Life at home has been a roller coaster.  Josh took the last week and a 1/2 off and has been amazing with the boys.  He's totally taken over mommy/daddy/caretaker duty.  They have been swimming several times, to the Jumping Party, the dear lease, to get ice cream.  They last 3 nights he has been out of pocket.  Thursday golfing league (but made it back early enough to get boys in bed), took Coop to the lease on Friday, and he went to the lease with one of his friends last night.  My mom has been great about keeping the boys..more than anything I feel like that is what I need the most.  Cooper understands, but Whitten does not...and it breaks my heart.  I have had a few melt downs about not being able to pick them up.  It's rough on a mommy with boys who love to be held and snuggled....and I can't give them what they need!

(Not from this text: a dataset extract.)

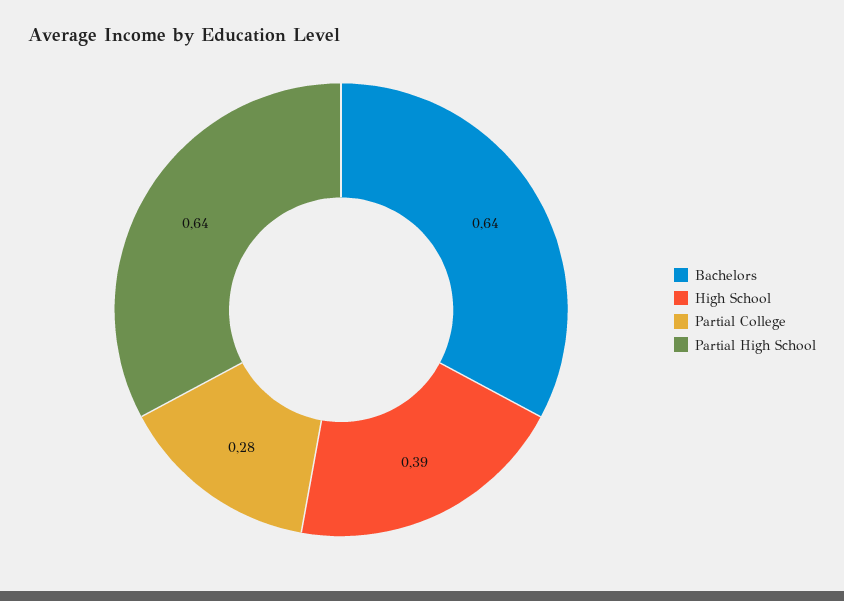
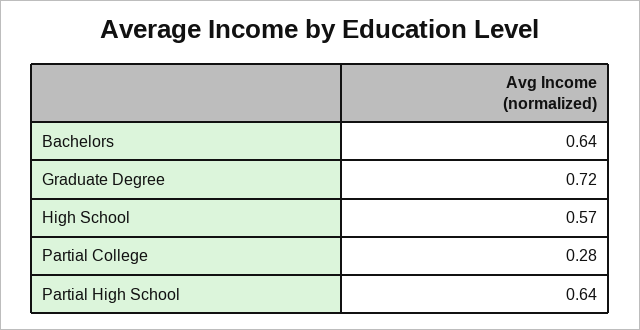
High School: 0.39 -> 0.57
Graduate Degree: none -> 0.72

All in all I'm doing alright!  One thing that  crawls all over me is when people relate my decision to do this to Angelia Jolie.  I don't know why, but it just really irritates me!  Why would I make this decision based on a celebrity? Getting a nose job or some other cosmetic surgery, maybe!  But, chopping off your ta-ta's ain't no walk in the park!!!!   My doctor's are the ones that decided this was the next necessary step after several biopsies and 2 lumpectomies (with another lumpectomy needed).  We decided to do this over a year ago, but I just couldn't take the plunge until we decided whether or not we wanted another baby!   My insurance agreed as well because it was all covered!  Vent over!
I feel like I will be more back to normal once these drain tubes come out.  They hurt and are just plain obnoxious!
I am thankful for my awesome doctors!  But I am beyond grateful that I am not going through chemo and radiation at the same time.  I can't even imagine.